The History of Brown County
In October, 1854, four men came to the home of Joseph La Framboise on the Minnesota River four miles below Fort Ridgely. The men were part of a group seeking a place for settlement by the Chicago Land Verein. Friendly La Framboise suggested a site for their settlement at the present location of New Ulm, but the first winter was spent at an abandoned Indian village in present Milford Township. This was near La Framboise, and close to Fort Ridgely for supplies and protection.
In the Spring of 1855, the Chicago colonists moved to the present location of New Ulm. The name "New Ulm" was chosen because many of the colonists came from the City of Ulm in Wurtemberg Province, Germany.
In February, 1855, the Territorial Legislature established Brown County, an area formerly in Blue Earth County. The size of territorial Brown County was enormous, covering forty-two thousand square miles, west to Missouri River, and south to Iowa. Northward it included the Sioux reservation lands south of the Minnesota River as far as Big Stone Lake to the northwest. After Minnesota became a state in 1858, Brown County was frequently reduced in size as new counties were created. It has remained at its present size since 1865.
The county was named for Joseph Renshaw Brown, who came to Minnesota in 1819, and became well known as a trader, businessman, politician, speculator, and inventor.
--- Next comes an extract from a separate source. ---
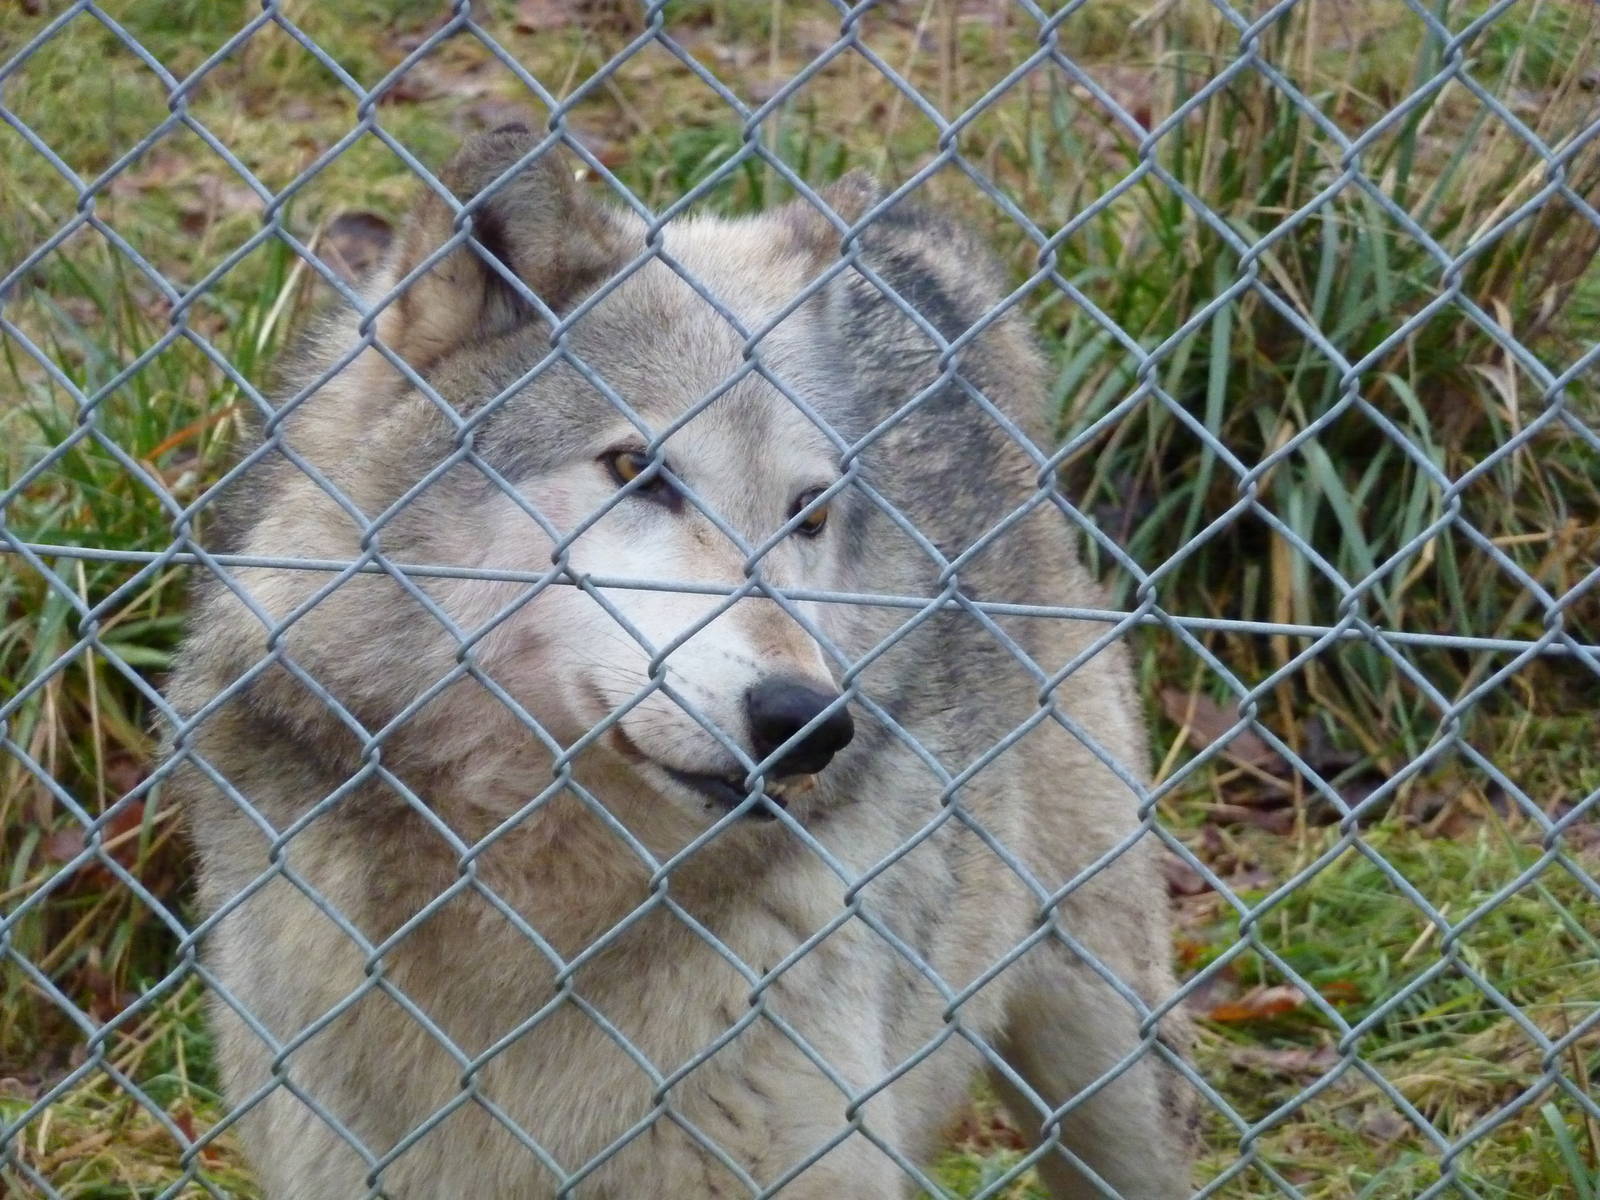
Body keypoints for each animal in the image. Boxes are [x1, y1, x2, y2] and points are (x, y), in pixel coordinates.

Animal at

In 1855 he was a member of the Territorial Council when the county was created.
On February 18, 1856, the Territorial Legislature declared Brown County an organized county and established New Ulm as the county seat.
In October, 1856, the first county election was held and the Board of County Commissioners had a meeting of three members. The commissioner system was replaced for a short time from 1858 to 1860 by a Board of County Supervisors. In 1860 the commissioner system was restored and in 1869 the membership increased to its present five members, a standard number in Minnesota with 85 of the 87 counties using this system.
The coming of the Civil War in 1861 saw many volunteers leaving the sparsely settled county. When the Sioux uprising occurred in August, 1862, the settlers were ill-prepared for self-protection. Many who were able to seek safety in flight from lesser settled regions came to New Ulm, for one week from August 18th to the 25th, with but few weapons for defense, they built barricades within the center of town and were engaged in two battles. By August 25th, when New Ulm was temporarily evacuated, over one hundred and forty were dead in the county and the loss of property was enormous.
Before 1864, the Sioux Reservation land, which came to a point on the Little Cottonwood River about four miles above Lake Hanska, cut a huge wedge out of Brown County. This greatly impeded settlement to the west. This reservation land was opened to settlement after the uprising.
Earliest settlement, mostly by Germans, was made along the Minnesota and Cottonwood Rivers and the adjacent prairies. As early as 1856, however, the Norwegians discovered the beautiful lake county in the southeastern Brown County. The largest of these lakes, Lake Hanska, meaning "long", retains its Sioux Indian name today.
Other nationalities soon followed the Germans and the Norwegians to Brown County. In 1860 a considerable number of Yankees lived along the Cottonwood in present Stark Township. Irish, Danish and English immigrants also came, settling mostly in western Brown County after 1866.
An impetus was given to expanded settlement by the coming of the railroad to the county in 1872. By 1877 it extended west from New Ulm to Springfield. The next year a spur was extended northwest of Sleepy Eye to Evan in Prairieville Township. By 1899 railroad transportation covered the south part of the county with stations in Comfrey in Bashaw Township and Hanska in Lake Hanska Township.
Cottonwood, Leavenworth and Milford Townships were organized in 1858, Linden in 1859. Sigel in 1862, Home In 1866, Eden in 1867, Stark in 1868, Prairieville, Lake Hanska and Albin in 1870, Burnstown and Mulligan in 1871, North Star in 1873, and Stately in 1879. New Ulm was incorporated in 1857, Sleepy Eye in 1878, Springfield in 1881, Comfrey in 1900, Hanska in 1901 and Evan in Cobden in 1904.
The geography of Brown County varies from the lake country in the southeast to the bluffs and wooded ridges along the Minnesota and Cottonwood Rivers to the gently rolling plains and fields of western Brown County
Brown County is agriculturally oriented.